Впрочем, обеды и ужины давались скорее ради дела, а не ради развлечения – приглашенные, как правило из театральной публики, что-нибудь обязательно дарили. Но принимали, кстати говоря, не всех. Некоторым – даже знаменитостям – вход в замоскворецкий особняк был запрещен. К примеру, Федору Шаляпину: Бахрушин утверждал, что «присутствие Шаляпина – чересчур жестокое испытание для нервов». Не жаловали здесь и Горького: «Ну его, он какой-то мрачный, неразговорчивый, глядит на все исподлобья!»
Роскошный подарок
В 1913 году Алексей Александрович передал свой музей государству. Его сын Юрий вспоминал: «В три часа должно было начаться заседание, но уже с раннего утра в доме стоял дым коромыслом. Что-то еще раз протирали, чистили, подправляли. Отец страшно нервничал и волновался. Ему все казалось, что что-то произойдет такое, что сорвет заседании».
Торжественное заседание, посвященное передаче музея Санкт-Петербугской Академии наук
Все, однако, обошлось как нельзя лучше. Дар приняли. Алексей Александрович подвел итог своей жизни: «Когда во мне утвердилось убеждение, что собрание мое достигло тех пределов, при которых распоряжаться его материалами я уже не счел себя вправе, я задумался над вопросом, не обязан ли я, сын великого русского народа, предоставить это собрание на пользу этого народа».
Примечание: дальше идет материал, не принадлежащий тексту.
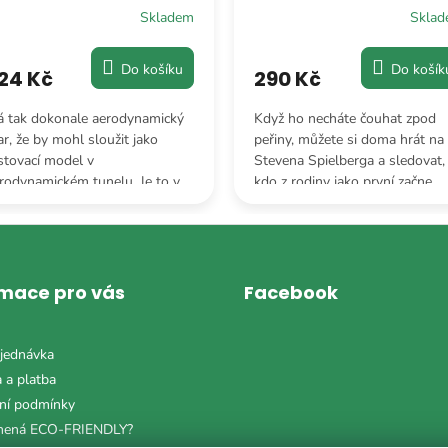
Skladem
Skla
Do košíku
Do košík
24 Kč
290 Kč
 tak dokonale aerodynamický
Když ho necháte čouhat zpod
ar, že by mohl sloužit jako
peřiny, můžete si doma hrát na
stovací model v
Stevena Spielberga a sledovat,
rodynamickém tunelu. Je to v
kdo z rodiny jako první začne
dstatě létající koberec.
panikařit.
rmace pro vás
Facebook
jednávka
 a platba
ní podmínky
mená ECO-FRIENDLY?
Это вскоре сыграло свою положительную роль в жизни самого Бахрушина и его семейства. Когда после революции стали национализировать частные коллекции, у бывшего владельца Театрального музея национализировать было нечего. Все уже принадлежало не ему.
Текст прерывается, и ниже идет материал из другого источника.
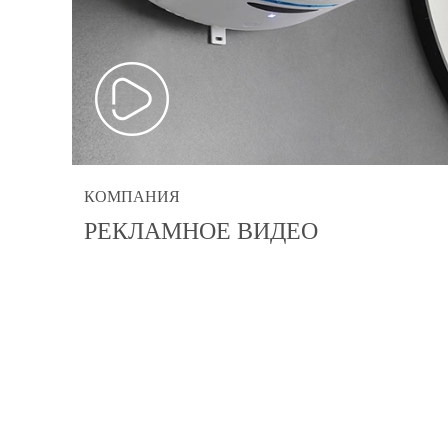
КОМПАНИЯ
РЕКЛАМНОЕ ВИДЕО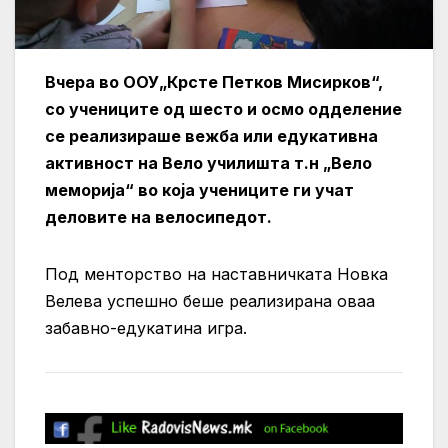
Вчера во ООУ„Крсте Петков Мисирков“,
со учениците од шесто и осмо одделение
се реализираше вежба или едукативна
активност на Вело училишта т.н „Вело
меморија“ во која учениците ги учат
деловите на велосипедот.
Под менторство на наставничката Новка
Велева успешно беше реализирана оваа
забавно-едукатина игра.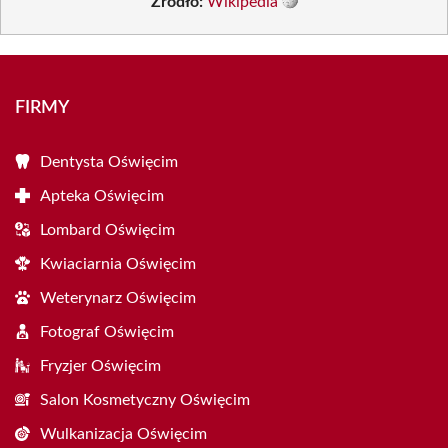
Źródło:
Wikipedia
FIRMY
Dentysta Oświęcim
Apteka Oświęcim
Lombard Oświęcim
Kwiaciarnia Oświęcim
Weterynarz Oświęcim
Fotograf Oświęcim
Fryzjer Oświęcim
Salon Kosmetyczny Oświęcim
Wulkanizacja Oświęcim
Здание музея – тот самый замоскворецкий особняк /wikimedia.org/
Луначарский подписал спасительную для собрания бумагу: «Театральный музей имени А. Бахрушина в Москве, находящийся в ведении Академии наук при Народном комиссариате по просвещению, ввиду своего специально-театрального характера, переходит на основании п.2 «Положения о Театральном отделе» в ведение Театрального отдела Народного комиссариата по просвещению».
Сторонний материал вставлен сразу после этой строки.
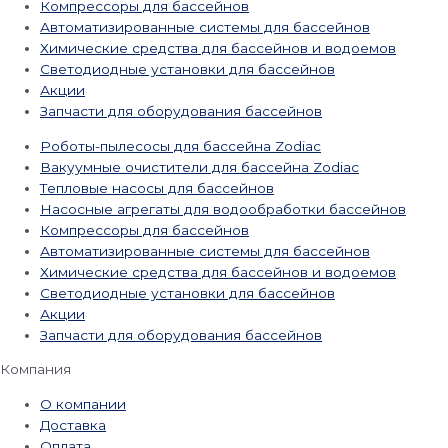
Компрессоры для бассейнов
Автоматизированные системы для бассейнов
Химические средства для бассейнов и водоемов
Светодиодные установки для бассейнов
Акции
Запчасти для оборудования бассейнов
Роботы-пылесосы для бассейна Zodiac
Вакуумные очистители для бассейна Zodiac
Тепловые насосы для бассейнов
Насосные агрегаты для водообработки бассейнов
Компрессоры для бассейнов
Автоматизированные системы для бассейнов
Химические средства для бассейнов и водоемов
Светодиодные установки для бассейнов
Акции
Запчасти для оборудования бассейнов
Компания
О компании
Доставка
Оплата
А Ольга Каменева сделала главное кадровое назначение: «Назначаю члена Бюро историко-театральной секции Алексея Александровича Бахрушина заведующим Театральным музеем Teaтрального отдела Народного комиссариата по просвещению имени А. Бахрушина».
Вплоть до 1929 года, до самой своей смерти, Алексей Бахрушин занимался своим любимым детищем – музеем. И был счастлив.